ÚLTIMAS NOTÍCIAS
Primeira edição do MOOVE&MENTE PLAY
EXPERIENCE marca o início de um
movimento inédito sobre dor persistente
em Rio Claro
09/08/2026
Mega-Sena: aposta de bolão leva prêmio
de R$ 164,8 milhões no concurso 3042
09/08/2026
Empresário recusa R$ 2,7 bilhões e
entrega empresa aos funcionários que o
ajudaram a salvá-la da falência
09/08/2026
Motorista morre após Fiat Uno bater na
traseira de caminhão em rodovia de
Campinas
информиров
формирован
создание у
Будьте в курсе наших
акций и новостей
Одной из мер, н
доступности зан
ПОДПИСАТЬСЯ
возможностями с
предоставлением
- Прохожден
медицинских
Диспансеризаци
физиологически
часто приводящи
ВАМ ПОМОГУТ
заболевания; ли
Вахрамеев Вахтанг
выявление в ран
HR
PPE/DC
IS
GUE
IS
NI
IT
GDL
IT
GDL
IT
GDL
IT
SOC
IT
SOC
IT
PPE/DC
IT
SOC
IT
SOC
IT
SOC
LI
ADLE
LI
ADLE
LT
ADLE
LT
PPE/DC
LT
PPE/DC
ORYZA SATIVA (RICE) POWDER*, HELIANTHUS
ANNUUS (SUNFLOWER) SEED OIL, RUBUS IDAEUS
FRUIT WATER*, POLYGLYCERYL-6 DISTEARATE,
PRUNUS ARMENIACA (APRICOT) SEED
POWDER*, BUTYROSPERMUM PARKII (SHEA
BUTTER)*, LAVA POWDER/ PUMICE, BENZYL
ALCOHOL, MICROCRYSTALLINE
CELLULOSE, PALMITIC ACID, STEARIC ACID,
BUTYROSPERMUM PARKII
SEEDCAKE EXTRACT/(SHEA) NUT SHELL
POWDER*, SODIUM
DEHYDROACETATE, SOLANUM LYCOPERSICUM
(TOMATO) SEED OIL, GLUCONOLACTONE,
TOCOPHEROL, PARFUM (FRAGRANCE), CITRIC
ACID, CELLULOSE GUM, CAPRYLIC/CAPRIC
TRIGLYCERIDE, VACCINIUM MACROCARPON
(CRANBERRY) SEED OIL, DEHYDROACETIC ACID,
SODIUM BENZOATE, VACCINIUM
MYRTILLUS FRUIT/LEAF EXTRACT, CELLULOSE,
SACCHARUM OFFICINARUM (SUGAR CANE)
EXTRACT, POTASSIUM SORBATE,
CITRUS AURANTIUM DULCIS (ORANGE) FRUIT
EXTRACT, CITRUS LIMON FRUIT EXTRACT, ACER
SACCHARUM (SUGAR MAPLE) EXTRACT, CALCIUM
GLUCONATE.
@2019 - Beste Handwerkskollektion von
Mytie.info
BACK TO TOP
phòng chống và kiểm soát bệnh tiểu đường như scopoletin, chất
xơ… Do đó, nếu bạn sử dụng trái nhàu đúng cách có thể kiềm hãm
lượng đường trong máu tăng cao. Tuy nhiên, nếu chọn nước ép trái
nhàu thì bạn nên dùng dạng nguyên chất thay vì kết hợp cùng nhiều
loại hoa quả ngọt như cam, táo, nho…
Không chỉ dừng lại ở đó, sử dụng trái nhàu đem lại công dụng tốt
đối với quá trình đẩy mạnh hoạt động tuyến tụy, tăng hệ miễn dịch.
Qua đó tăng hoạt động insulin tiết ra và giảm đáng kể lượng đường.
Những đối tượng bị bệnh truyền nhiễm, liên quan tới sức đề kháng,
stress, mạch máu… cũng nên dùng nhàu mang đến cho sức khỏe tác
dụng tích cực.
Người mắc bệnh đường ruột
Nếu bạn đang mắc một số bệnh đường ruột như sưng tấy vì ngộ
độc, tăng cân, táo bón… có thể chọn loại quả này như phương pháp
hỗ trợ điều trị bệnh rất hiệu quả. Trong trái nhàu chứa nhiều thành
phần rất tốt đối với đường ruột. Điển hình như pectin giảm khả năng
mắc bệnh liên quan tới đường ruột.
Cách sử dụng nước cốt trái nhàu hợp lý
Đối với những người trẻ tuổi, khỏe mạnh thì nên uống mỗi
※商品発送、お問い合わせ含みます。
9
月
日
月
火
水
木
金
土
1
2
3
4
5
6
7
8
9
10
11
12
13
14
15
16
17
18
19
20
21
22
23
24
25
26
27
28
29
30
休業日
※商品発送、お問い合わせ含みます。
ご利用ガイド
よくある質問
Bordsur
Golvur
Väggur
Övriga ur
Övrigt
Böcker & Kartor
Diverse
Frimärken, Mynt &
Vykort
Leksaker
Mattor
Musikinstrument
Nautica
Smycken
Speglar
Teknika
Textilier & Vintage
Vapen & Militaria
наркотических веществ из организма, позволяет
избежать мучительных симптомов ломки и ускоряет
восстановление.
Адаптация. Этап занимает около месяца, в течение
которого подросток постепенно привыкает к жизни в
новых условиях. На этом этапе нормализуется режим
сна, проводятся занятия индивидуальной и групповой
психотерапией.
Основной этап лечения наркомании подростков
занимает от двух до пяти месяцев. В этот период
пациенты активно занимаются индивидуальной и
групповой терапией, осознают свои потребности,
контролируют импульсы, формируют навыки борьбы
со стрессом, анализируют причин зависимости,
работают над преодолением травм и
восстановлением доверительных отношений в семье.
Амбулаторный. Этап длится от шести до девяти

● ● ● ●

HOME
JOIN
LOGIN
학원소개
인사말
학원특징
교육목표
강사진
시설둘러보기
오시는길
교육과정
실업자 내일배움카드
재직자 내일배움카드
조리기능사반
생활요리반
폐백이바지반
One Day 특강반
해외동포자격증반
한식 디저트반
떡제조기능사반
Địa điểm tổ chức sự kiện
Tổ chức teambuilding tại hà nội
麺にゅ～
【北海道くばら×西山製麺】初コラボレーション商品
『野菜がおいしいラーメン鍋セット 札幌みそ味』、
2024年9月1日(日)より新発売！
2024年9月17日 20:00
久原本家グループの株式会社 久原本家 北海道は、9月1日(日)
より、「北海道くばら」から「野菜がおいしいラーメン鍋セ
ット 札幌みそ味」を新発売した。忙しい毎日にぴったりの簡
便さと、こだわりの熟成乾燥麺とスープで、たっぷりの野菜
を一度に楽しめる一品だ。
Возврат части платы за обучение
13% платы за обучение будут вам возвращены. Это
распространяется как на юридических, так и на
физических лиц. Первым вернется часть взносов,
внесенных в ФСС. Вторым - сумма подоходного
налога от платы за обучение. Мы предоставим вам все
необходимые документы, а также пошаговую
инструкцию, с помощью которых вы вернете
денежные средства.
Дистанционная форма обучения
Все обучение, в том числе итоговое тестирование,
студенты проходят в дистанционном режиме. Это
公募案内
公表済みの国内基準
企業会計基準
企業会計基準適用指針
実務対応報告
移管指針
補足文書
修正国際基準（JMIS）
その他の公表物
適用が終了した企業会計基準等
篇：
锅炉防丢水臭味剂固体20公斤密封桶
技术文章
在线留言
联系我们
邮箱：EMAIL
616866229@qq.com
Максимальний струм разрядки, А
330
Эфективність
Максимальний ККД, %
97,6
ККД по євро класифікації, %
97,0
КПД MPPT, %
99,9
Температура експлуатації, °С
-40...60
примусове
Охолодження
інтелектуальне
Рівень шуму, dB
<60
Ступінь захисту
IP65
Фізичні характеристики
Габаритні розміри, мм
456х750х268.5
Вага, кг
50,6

● ● ● ●

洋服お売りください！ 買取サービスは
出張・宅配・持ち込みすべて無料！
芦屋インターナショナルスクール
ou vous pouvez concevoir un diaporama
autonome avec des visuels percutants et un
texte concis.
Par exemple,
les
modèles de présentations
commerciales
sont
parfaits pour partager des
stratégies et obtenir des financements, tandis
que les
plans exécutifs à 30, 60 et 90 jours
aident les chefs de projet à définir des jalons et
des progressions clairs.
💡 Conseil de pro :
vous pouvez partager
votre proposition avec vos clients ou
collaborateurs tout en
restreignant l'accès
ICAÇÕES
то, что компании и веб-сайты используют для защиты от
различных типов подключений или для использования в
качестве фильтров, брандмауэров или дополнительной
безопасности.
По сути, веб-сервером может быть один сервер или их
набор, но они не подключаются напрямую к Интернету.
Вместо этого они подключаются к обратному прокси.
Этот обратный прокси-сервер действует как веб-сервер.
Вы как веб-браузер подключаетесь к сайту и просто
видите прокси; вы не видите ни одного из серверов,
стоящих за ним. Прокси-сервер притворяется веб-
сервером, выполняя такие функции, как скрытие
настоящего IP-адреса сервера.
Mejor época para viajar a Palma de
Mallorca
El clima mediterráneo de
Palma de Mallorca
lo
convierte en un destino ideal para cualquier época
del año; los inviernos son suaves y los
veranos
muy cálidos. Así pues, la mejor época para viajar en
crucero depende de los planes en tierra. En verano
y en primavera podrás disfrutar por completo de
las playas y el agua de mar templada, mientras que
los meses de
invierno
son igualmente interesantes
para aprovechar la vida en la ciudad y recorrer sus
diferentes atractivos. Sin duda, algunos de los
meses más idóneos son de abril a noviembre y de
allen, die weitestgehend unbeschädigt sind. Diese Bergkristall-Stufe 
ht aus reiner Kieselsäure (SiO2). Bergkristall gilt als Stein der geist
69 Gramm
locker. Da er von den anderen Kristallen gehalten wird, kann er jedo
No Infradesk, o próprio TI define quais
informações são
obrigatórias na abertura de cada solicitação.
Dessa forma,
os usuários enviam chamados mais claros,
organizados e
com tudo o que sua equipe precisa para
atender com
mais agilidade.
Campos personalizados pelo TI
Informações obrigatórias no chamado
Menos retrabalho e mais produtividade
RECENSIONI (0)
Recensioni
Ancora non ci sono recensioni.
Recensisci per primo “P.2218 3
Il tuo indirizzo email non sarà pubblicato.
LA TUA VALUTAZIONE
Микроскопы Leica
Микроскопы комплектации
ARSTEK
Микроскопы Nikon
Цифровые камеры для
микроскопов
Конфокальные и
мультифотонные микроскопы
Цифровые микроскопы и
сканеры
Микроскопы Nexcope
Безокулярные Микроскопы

● ● ● ●

What is being asked >> Determine how many lines in the items above contain the word "vous". Reply with that number alone.

Output of the exercise >> 2